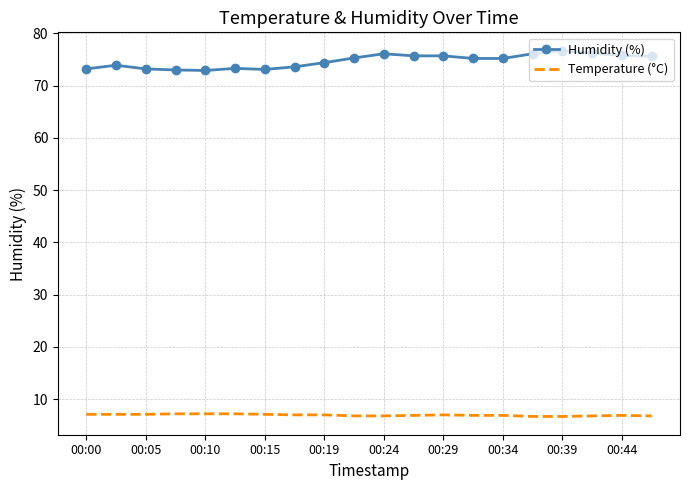

At how many categories does at least one series exceed 40?

20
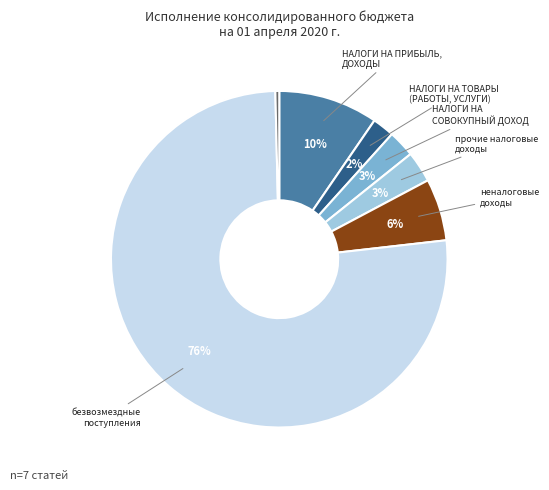

Does any single category account for the majority?

Yes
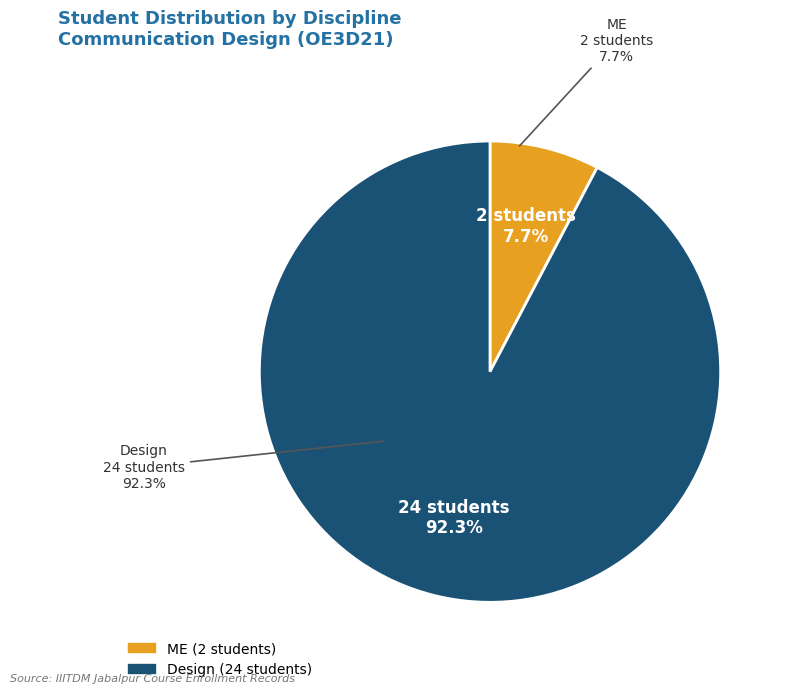

Is there any slice that represents more than half of the pie?

Yes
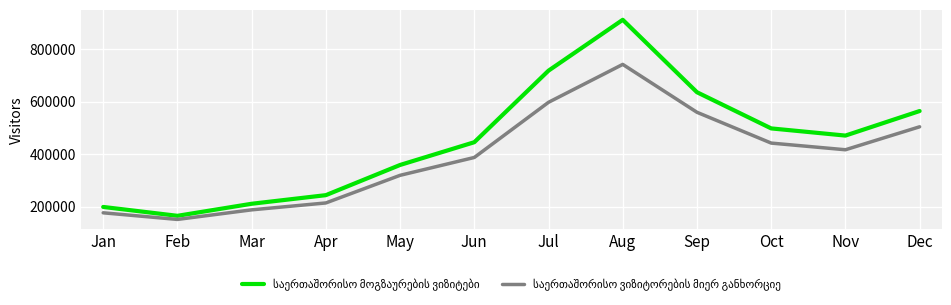

What is the difference between the highest and lowest values at Apr?

29649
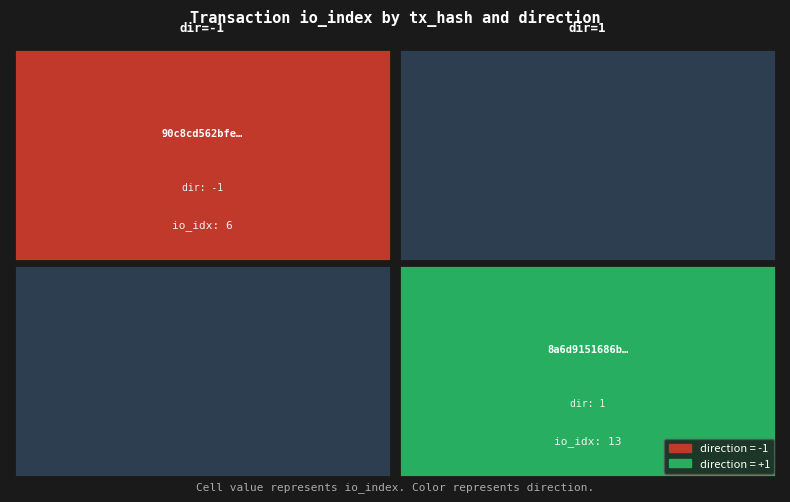

What is the difference between the 8a6d9151686be54de2d21634d2a7f57487b6457 values at io_index and direction?

12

## Task directions
Format the text lines above as a Markdown table with the columns "No." and "Text", placing one line per row. Number the rows in order, and leave out the blank lines and the pictures.

## Output for this exercise
| No. | Text |
|---|---|
| 1 | At how many categories does at least one series exceed 40? |
| 2 | 20 |
| 3 | Does any single category account for the majority? |
| 4 | Yes |
| 5 | Is there any slice that represents more than half of the pie? |
| 6 | Yes |
| 7 | What is the difference between the highest and lowest values at Apr? |
| 8 | 29649 |
| 9 | What is the difference between the 8a6d9151686be54de2d21634d2a7f57487b6457 values at io_index and direction? |
| 10 | 12 |